The swarming crickets blithely cheep,
Across the stir of waving grain
I see the burnished reaper creep—
The lunch-boy comes, and once again
The jug its crystal coolness yields—
O cool gray jug in harvest fields!
My father did not believe in serving strong liquor to his men, and seldom treated them to even beer. While not a teetotaler he was strongly opposed to all that intemperance represented. He furnished the best of food, and tea and coffee, but no liquor, and the men respected him for it.
The reaping on our farm that year lasted about four weeks. Barley came first, wheat followed, the oats came last of all. No sooner was the final swath cut than the barley was ready to be put under cover, and "stacking," a new and less exacting phase of the harvest, began.

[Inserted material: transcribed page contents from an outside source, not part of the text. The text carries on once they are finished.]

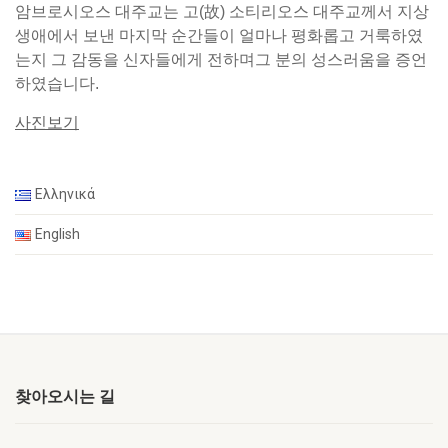
암브로시오스 대주교는 고(故) 소티리오스 대주교께서 지상
생애에서 보낸 마지막 순간들이 얼마나 평화롭고 거룩하였
는지 그 감동을 신자들에게 전하며그 분의 성스러움을 증언
하였습니다.
사진보기
Ελληνικά
English
찾아오시는 길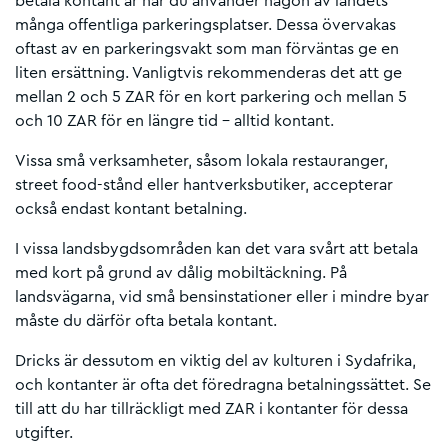
betala kontant är när du använder någon av landets
många offentliga parkeringsplatser. Dessa övervakas
oftast av en parkeringsvakt som man förväntas ge en
liten ersättning. Vanligtvis rekommenderas det att ge
mellan 2 och 5 ZAR för en kort parkering och mellan 5
och 10 ZAR för en längre tid – alltid kontant.
Vissa små verksamheter, såsom lokala restauranger,
street food-stånd eller hantverksbutiker, accepterar
också endast kontant betalning.
I vissa landsbygdsområden kan det vara svårt att betala
med kort på grund av dålig mobiltäckning. På
landsvägarna, vid små bensinstationer eller i mindre byar
måste du därför ofta betala kontant.
Dricks är dessutom en viktig del av kulturen i Sydafrika,
och kontanter är ofta det föredragna betalningssättet. Se
till att du har tillräckligt med ZAR i kontanter för dessa
utgifter.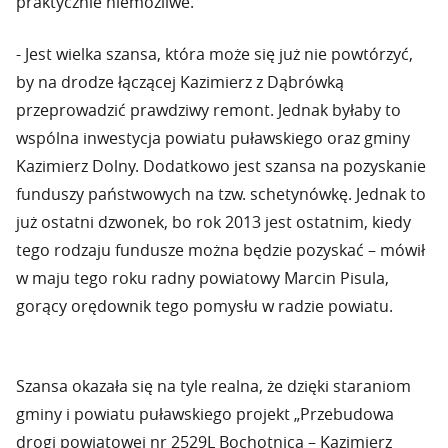
praktycznie niemożliwe.
- Jest wielka szansa, która może się już nie powtórzyć,
by na drodze łączącej Kazimierz z Dąbrówką
przeprowadzić prawdziwy remont. Jednak byłaby to
wspólna inwestycja powiatu puławskiego oraz gminy
Kazimierz Dolny. Dodatkowo jest szansa na pozyskanie
funduszy państwowych na tzw. schetynówkę. Jednak to
już ostatni dzwonek, bo rok 2013 jest ostatnim, kiedy
tego rodzaju fundusze można będzie pozyskać – mówił
w maju tego roku radny powiatowy Marcin Pisula,
gorący orędownik tego pomysłu w radzie powiatu.
Szansa okazała się na tyle realna, że dzięki staraniom
gminy i powiatu puławskiego projekt „Przebudowa
drogi powiatowej nr 2529L Bochotnica – Kazimierz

This job required less men than reaping, hence a part of our hands were paid off, only the more responsible ones were retained. The rush, the strain of the reaping gave place to a leisurely, steady, day-by-day garnering of the thoroughly seasoned shocks into great conical piles, four in a place in the midst of the stubble, which was already growing green with swiftly-springing weeds.
A full crew consisted of a stacker, a boy to pass bundles, two drivers for the heavy wagon-racks, and a pitcher in the field who lifted the sheaves from the shock with a three-tined fork and threw them to the man on the load.
At the age of ten I had been taught to "handle bundles" on the stack, but now at fourteen I took my father's place as stacker, whilst he passed the sheaves and told me how to lay them. This exalted me at the same time that it increased my responsibility. It made a man of me—not only in my own estimation, but in the eyes of my boy companions to whom I discoursed loftily on the value of "bulges" and the advantages of the stack over the rick.
No sooner was the stacking ended than the dreaded task of plowing began for Burton and John and me. Every morning while our fathers and the hired men shouldered their forks and went away to help some neighbor thrash—("changing works") we drove our teams into the field, there to plod round and round in solitary course. Here I acquired the feeling which I afterward put into verse—
A lonely task it is to plow!
All day the black and shining soil
Rolls like a ribbon from the mold-board's
Glistening curve. All day the horses toil,
Battling with savage flies, and strain
Their creaking single-trees. All day
The crickets peer from wind-blown stacks of grain.
Franklin's job was almost as lonely. He was set to herd the cattle on the harvested stubble and keep them out of the corn field. A little later, in October, when I was called to take my place as corn-husker, he was promoted to the plow. Our only respite during the months of October and November was the occasional cold rain which permitted us to read or play cards in the kitchen.
Cards! I never look at a certain type of playing card without experiencing a return of the wonder and the guilty joy with which I bought of Metellus Kirby my first "deck," and slipped it into my pocket. There was an alluring oriental imaginative quality in the drawing on the face cards. They brought to me vague hints of mad monarchs, desperate stakes, and huge sudden rewards. All that I had heard or read of Mississippi gamblers came back to make those gaudy bits of pasteboard marvellous.